Remark 2: property of limitsBy setting \(a_n = \frac{t^2}{2} + nR_Y(\frac{t}{\sqrt{n}})\),
\(\begin{align} \lim\limits_{n \to \infty}(1 + \frac{1}{n}(\frac{t^2}{2} + nR_Y(\frac{t}{\sqrt{n}})))^n = \lim\limits_{n \to \infty}(1 + \frac{1}{n}(a))^n \\ \end{align}\)
Using remark 1 we can show that as sample size \(n \to \infty\): \(\begin{align} \lim\limits_{n \to \infty}(\frac{t^2}{2} + nR_Y(\frac{t}{\sqrt{n}})) = t^2/2 \\ \end{align}\)
Therefore: \(\begin{align} \lim\limits_{n \to \infty}(1 + \frac{1}{n}(a))^n = e^{t^2/2} \\ \end{align}\)

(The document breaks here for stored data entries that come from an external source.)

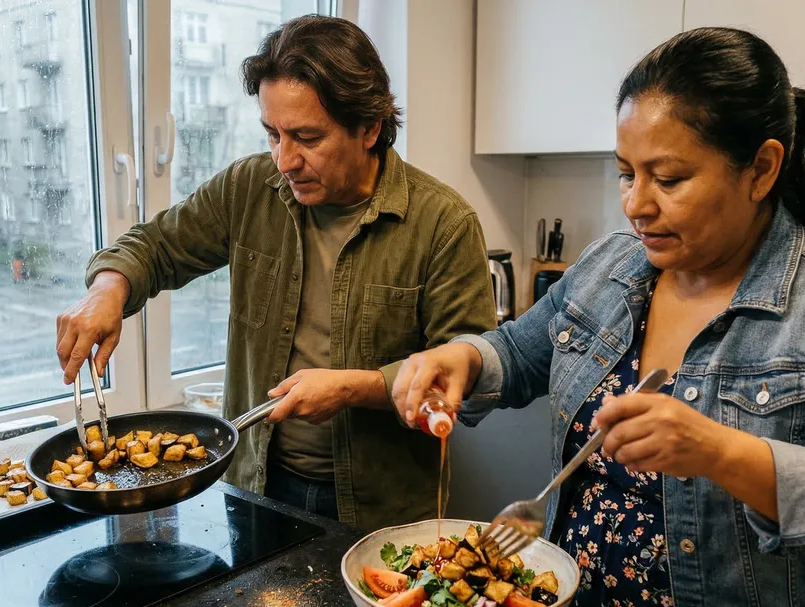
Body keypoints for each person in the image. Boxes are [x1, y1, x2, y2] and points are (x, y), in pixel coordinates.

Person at [391, 27, 805, 607]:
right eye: (626, 173)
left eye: (670, 178)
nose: (635, 205)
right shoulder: (611, 266)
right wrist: (464, 359)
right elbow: (519, 350)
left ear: (761, 169)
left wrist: (720, 452)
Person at [55, 16, 496, 532]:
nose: (285, 159)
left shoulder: (444, 223)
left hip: (381, 512)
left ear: (369, 128)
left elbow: (472, 378)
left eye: (307, 137)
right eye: (273, 134)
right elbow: (154, 247)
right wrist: (109, 288)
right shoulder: (249, 188)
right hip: (256, 487)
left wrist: (352, 388)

Remark 3: MGF of the standard normal distribution We can show that the MGF for \(N(0,1)\) is \(e^{t^2/2}\):
\(\begin{align} M_X(t) & = E(e^{tx}) && \text{definition of MGF} \\[6pt] & = \int_{-\infty}^{\infty}e^{tx}f(x)dx && \text{definition of expectation} \\[6pt] & = \int_{-\infty}^{\infty}e^{tx}\frac{1}{\sqrt{2\pi}}e^{(-\frac{1}{2}x^2)} && \text{pdf of standard normal distribution} \\[6pt] & = \int_{-\infty}^{\infty}\frac{1}{\sqrt{2\pi}}e^{(-\frac{1}{2}x^2 + tx)} && \text{notice we can complete the square} \\[6pt] & = \int_{-\infty}^{\infty}\frac{1}{\sqrt{2\pi}}e^{(-\frac{1}{2}(x^2 - 2tx + t^2) + \frac{1}{2}t^2)} && \text{multiple & divide by $\frac{1}{2}e^{t^2}$} \\[6pt] & = e^{t^2/2}\int_{-\infty}^{\infty}\frac{1}{\sqrt{2\pi}}e^{(-\frac{1}{2}(x - t)^2)} && \text{integral now represents cdf of $N(t, 1)$, which = 1} \\[6pt] & = e^{t^2/2} \\ \end{align}\)
3.5 Visualizing CLT Approximation
x = data.table(ID = 1,
sample_size = 1,
fact = "N = 1",
dat = rgamma(1000, 0.5, 1))
x5 = data.table(ID = 2,
sample_size = 5,
fact = "N = 5",
dat = replicate(1000, mean(rgamma(5, 0.5, 1))))
x20 = data.table(ID = 3,
sample_size = 20,
fact = "N = 20",
dat = replicate(1000, mean(rgamma(20, 0.5, 1))))
x100 = data.table(ID = 4,
sample_size = 100,
fact = "N = 100",
dat = replicate(1000, mean(rgamma(100, 0.5, 1))))
x_dat = bind_rows(x, x5, x20, x100)
x_dat$fact <- factor(x_dat$fact, levels = c("N = 1", "N = 5", "N = 20", "N = 100"))
norm_tbl <- data.table(predicted = numeric(0),
fact = character(0))
for(i in 1:4){
a <- data.table(predicted = rnorm(1000, mean = 0.5, sd = 0.5/sqrt(x_dat$sample_size[x_dat$ID == i])),
fact = paste0("N = ", x_dat$sample_size[x_dat$ID == i]))
norm_tbl <- bind_rows(norm_tbl, a)
}
norm_tbl$fact <- factor(norm_tbl$fact, levels = c("N = 1", "N = 5", "N = 20", "N = 100"))
grid <- with(norm_tbl, seq(0, 2, length = 1000))
normaldens <- ddply(norm_tbl, "fact", function(df) {
data.table(predicted = grid,
density = dnorm(grid, mean(df$predicted), sd(df$predicted)))
})
ggplot(data = x_dat) +
geom_histogram(aes(x = x_dat$dat, y= ..density..), bins = 30) +
geom_line(aes(x = normaldens$predicted, y = normaldens$density), colour = "red") +
facet_wrap(~ fact, scales = "free", ncol = 4) +
labs(title = "Means from a Gamma Distribution: Increasing Sample Size", x = "", y = "Frequency (unfixed scale)") +
theme(axis.text.y = element_blank(),
axis.ticks.y = element_blank())
#Need a method to prevent automatic scaling to the normal overlay (dependent on grid). I want to scale by my histogram.